Il mercato più attrattivo di quest’anno è stato quello nipponico. Il Giappone ha avuto una performance del 18,2% rispetto agli USA (17,2%) e all'Europa (12,7%).  Ciò che ha contribuito a questo sviluppo è stato un rafforzamento dello yen, ma soprattutto le valutazioni delle aziende giapponesi che a inizio anno erano ai minimi storici. Anche nel 2018, il Giappone sarà un’ottima opportunità di investimento secondo Villamin, poiché i P/E nipponici sono ancora sotto il loro vero valore di mercato.

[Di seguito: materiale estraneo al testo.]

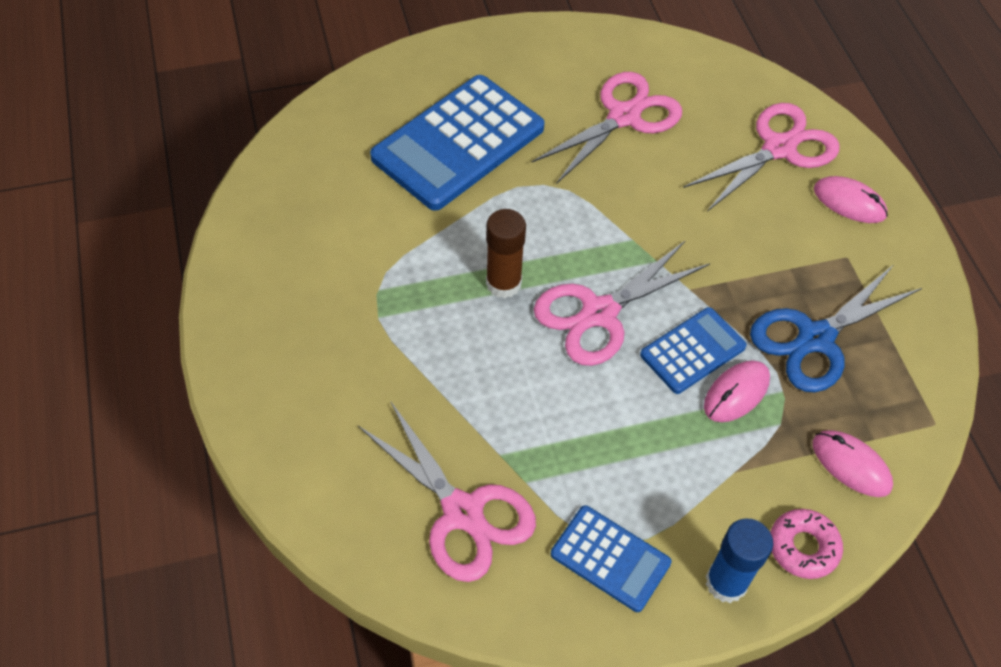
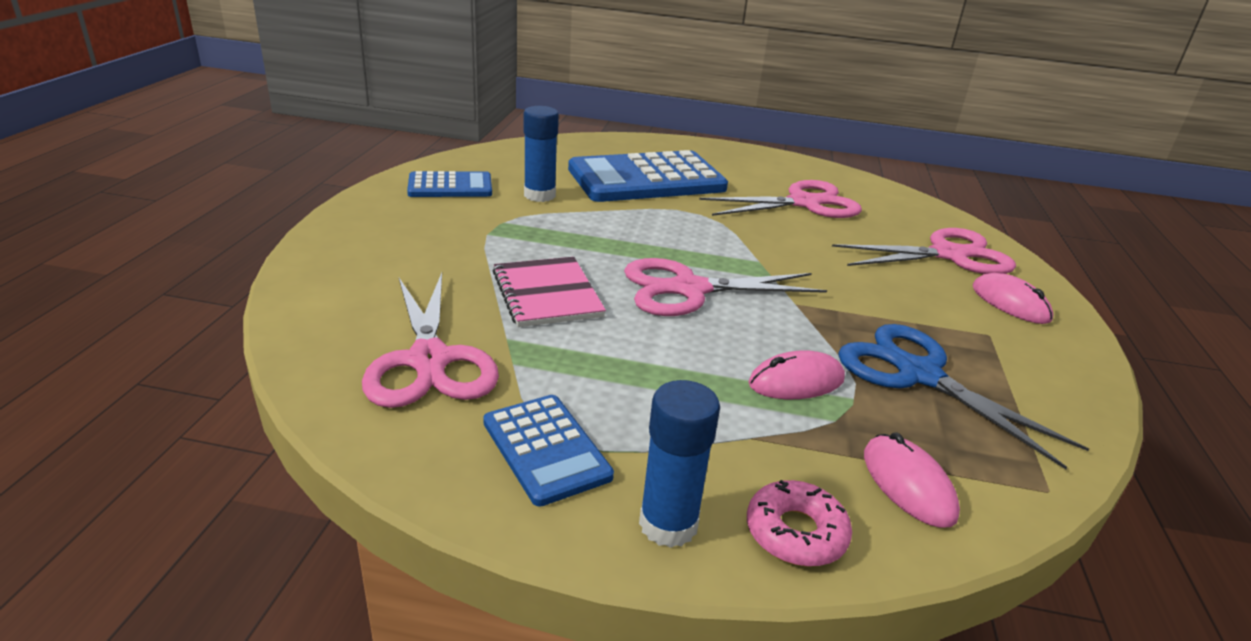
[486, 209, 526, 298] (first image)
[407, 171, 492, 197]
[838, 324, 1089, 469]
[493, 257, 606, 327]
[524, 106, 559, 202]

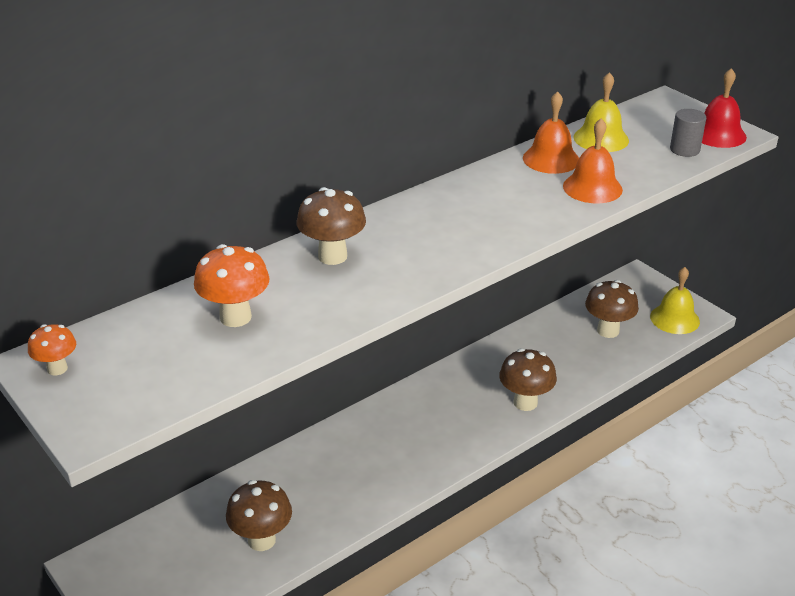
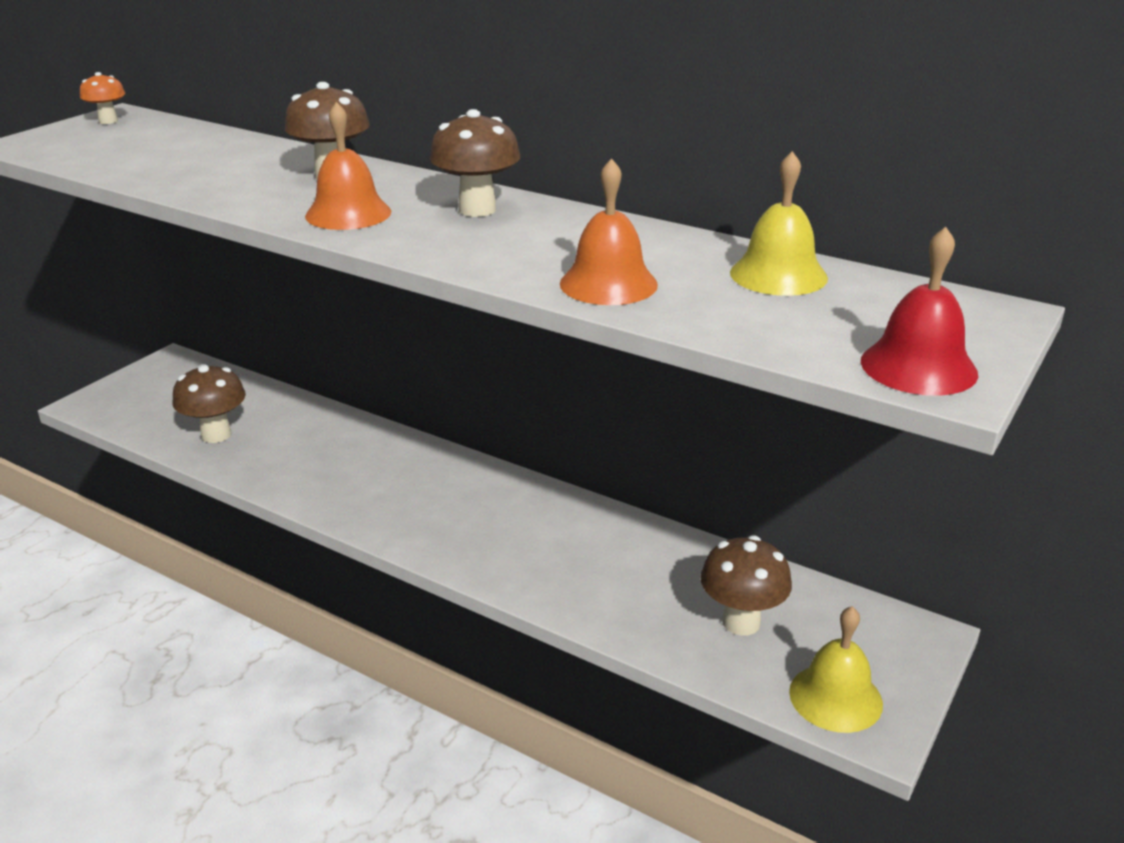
[194, 244, 270, 327] (first image)
[430, 109, 520, 217]
[305, 102, 391, 230]
[670, 109, 706, 157] (first image)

Per quanto riguarda i Paesi emergenti, invece, secondo Koon Chow, emerging markets macro and fx strategist, i fondamentali miglioreranno. Durante l’anno c’è stato un aumento delle esportazioni che ha portato una maggiore stabilità e fiducia nelle imprese. Questo ha permesso perciò una crescita degli afflussi di capitale. La maggior fiducia degli investitori permetterà di migliorare le partite correnti dei Paesi. Con la ripresa dell’economia, anche i conti pubblici si aggiusteranno grazie al rafforzamento dei consumi interni e alle entrate fiscali. Secondo Koon Chow, con il risanamento dei bilanci statali, i livelli di debito pubblico dei Paesi emergenti rimarranno più sostenibili di quelli dei Paesi sviluppati.